[Records shown — start]
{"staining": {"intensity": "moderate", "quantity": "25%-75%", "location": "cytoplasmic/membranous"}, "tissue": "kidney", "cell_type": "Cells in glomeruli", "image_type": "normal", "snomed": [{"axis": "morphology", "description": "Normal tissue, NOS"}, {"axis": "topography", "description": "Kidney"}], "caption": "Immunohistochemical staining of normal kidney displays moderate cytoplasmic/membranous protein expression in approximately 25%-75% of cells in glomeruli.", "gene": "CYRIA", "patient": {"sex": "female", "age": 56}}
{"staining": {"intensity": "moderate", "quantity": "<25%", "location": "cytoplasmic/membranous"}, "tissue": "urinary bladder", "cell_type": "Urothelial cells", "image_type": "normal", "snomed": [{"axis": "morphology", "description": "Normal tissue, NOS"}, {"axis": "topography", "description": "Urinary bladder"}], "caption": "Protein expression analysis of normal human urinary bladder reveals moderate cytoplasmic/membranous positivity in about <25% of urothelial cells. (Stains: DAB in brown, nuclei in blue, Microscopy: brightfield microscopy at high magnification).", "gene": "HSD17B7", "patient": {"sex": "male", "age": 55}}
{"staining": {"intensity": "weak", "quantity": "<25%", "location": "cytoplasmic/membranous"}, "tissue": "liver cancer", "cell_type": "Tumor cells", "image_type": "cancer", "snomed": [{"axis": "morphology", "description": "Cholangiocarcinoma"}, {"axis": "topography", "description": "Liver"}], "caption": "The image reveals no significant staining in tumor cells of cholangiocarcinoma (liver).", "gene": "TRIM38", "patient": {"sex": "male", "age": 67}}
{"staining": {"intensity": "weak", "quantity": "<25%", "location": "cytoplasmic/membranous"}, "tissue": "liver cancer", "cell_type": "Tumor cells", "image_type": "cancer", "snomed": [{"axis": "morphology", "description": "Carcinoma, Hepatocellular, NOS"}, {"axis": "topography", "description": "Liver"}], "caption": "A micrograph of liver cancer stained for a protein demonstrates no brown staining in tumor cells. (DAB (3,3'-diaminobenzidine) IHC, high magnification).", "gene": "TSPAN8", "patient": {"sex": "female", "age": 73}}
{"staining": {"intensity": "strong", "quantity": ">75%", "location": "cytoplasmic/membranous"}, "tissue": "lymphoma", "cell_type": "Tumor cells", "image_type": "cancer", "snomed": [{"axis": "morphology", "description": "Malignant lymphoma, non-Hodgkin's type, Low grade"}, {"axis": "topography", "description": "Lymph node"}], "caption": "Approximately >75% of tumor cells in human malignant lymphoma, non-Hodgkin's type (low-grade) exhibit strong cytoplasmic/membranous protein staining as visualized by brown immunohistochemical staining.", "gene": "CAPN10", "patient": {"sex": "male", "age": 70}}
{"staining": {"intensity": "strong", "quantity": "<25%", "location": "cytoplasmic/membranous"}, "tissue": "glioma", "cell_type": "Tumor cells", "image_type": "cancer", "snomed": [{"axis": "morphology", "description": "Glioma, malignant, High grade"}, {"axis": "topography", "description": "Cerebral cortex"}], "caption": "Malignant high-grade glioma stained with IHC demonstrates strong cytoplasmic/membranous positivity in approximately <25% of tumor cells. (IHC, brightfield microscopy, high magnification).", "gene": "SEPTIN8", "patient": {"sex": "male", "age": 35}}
[Records shown — finish]
» **Prompt**: Look over the listing. Pull out every line with the string "female" in it.

» **Written answer**:
{"staining": {"intensity": "moderate", "quantity": "25%-75%", "location": "cytoplasmic/membranous"}, "tissue": "kidney", "cell_type": "Cells in glomeruli", "image_type": "normal", "snomed": [{"axis": "morphology", "description": "Normal tissue, NOS"}, {"axis": "topography", "description": "Kidney"}], "caption": "Immunohistochemical staining of normal kidney displays moderate cytoplasmic/membranous protein expression in approximately 25%-75% of cells in glomeruli.", "gene": "CYRIA", "patient": {"sex": "female", "age": 56}}
{"staining": {"intensity": "weak", "quantity": "<25%", "location": "cytoplasmic/membranous"}, "tissue": "liver cancer", "cell_type": "Tumor cells", "image_type": "cancer", "snomed": [{"axis": "morphology", "description": "Carcinoma, Hepatocellular, NOS"}, {"axis": "topography", "description": "Liver"}], "caption": "A micrograph of liver cancer stained for a protein demonstrates no brown staining in tumor cells. (DAB (3,3'-diaminobenzidine) IHC, high magnification).", "gene": "TSPAN8", "patient": {"sex": "female", "age": 73}}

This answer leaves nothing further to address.